Some argue that Ralph doesn’t really care about progressives—that if he really cared, he’d get out of the way and make sure that progressives didn’t have anyone to vote for except for the Democratic nominee. Because the most important thing is that George must be stopped. Well, I agree, that’s important. But it’s not the only important thing. Another, more long-term important thing is that people like me who feel left out of the two-party process and its very narrow range of debate hang in there and fight for change, so that someday we may have viable candidates who care about some of the same things we care about. And the only weapon we really have is our vote. In this so-called democracy, that vote belongs to each and every one of us. My vote is mine to cast however I see fit. Just because I am a registered Democrat and have voted Democratic most of my life doesn’t mean the Democratic nominee for president is entitled to it. He has to earn it.

So how do I feel about Ralph running again? At first I was hoping he wouldn’t (I know he won’t do as well this time around, and it likely will feel sadly anticlimactic), but now that I’ve read some of the scathing attacks and the desperate please-don’ts, I’m back to where I was four years ago: Go for it. Make them nervous. Make them earn my vote. Ralph didn’t blow it for Al in 2000: Al blew it for Al in 2000 (he won it anyway, but then the Supreme Court blew it for all of us). Ralph certainly won’t blow it this year for you, John. What Ralph is trying to do is make people of power and influence pay attention to the persistent problems affecting ordinary Americans, problems that have only gotten worse under George. If you listen, John, Ralph could actually make you stronger.

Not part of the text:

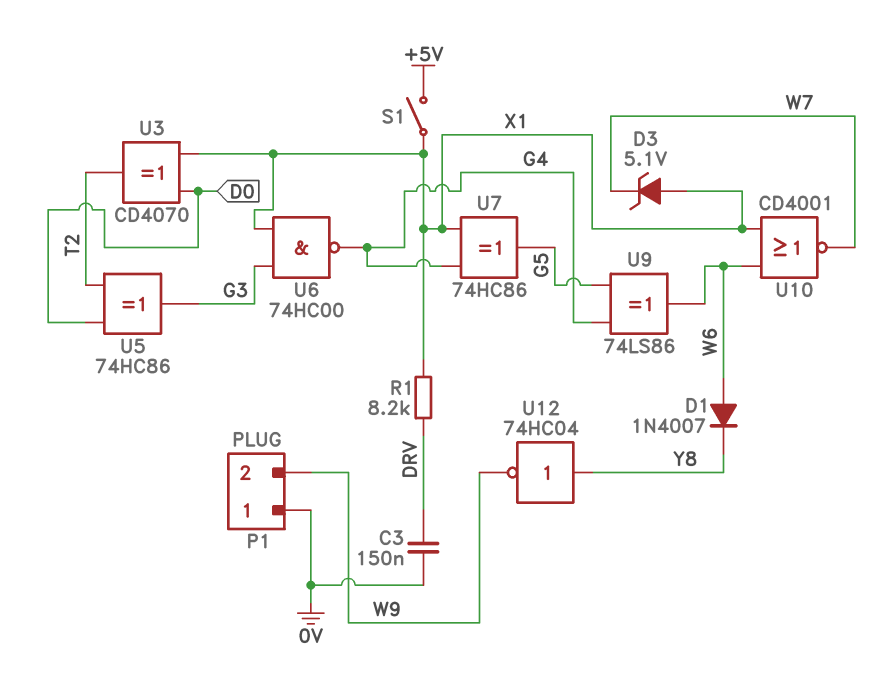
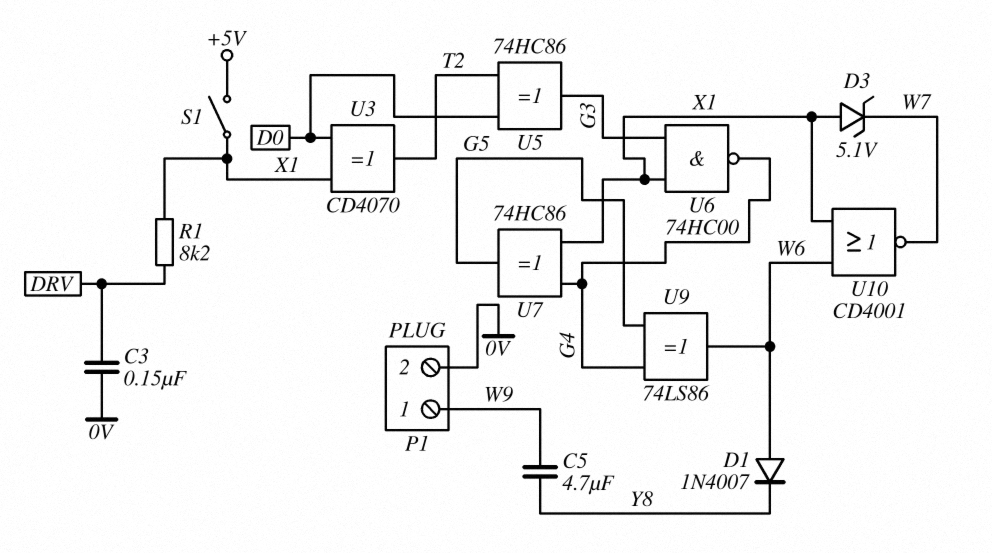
C5: none -> 4.7uF (W9, Y8)
P1 pin 1: 0V -> W9
P1 pin 2: W9 -> 0V
U12: NOT 74HC04 (in Y8, out W9) -> none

Because you know what? There’s nothing radical about universal health care (a majority of Americans want it). There’s nothing radical about a living wage. People everywhere are fed up with corporate crime (so are you—keep it up) and the continuing downward slide of the middle class. And so on.

You’ve spoken out on some of these and other progressive issues before—don’t let your advisors tell you to stop now because you’ll seem too “radical” for the general election. A lot of what we’re hoping for is just good, populist common sense. But as the Democratic Party has been pulled to the center, its corporate backers apparently don’t want to hear common sense.

If we hear it from you, John, you won’t have to worry about Ralph. Remember, we just need to know you care.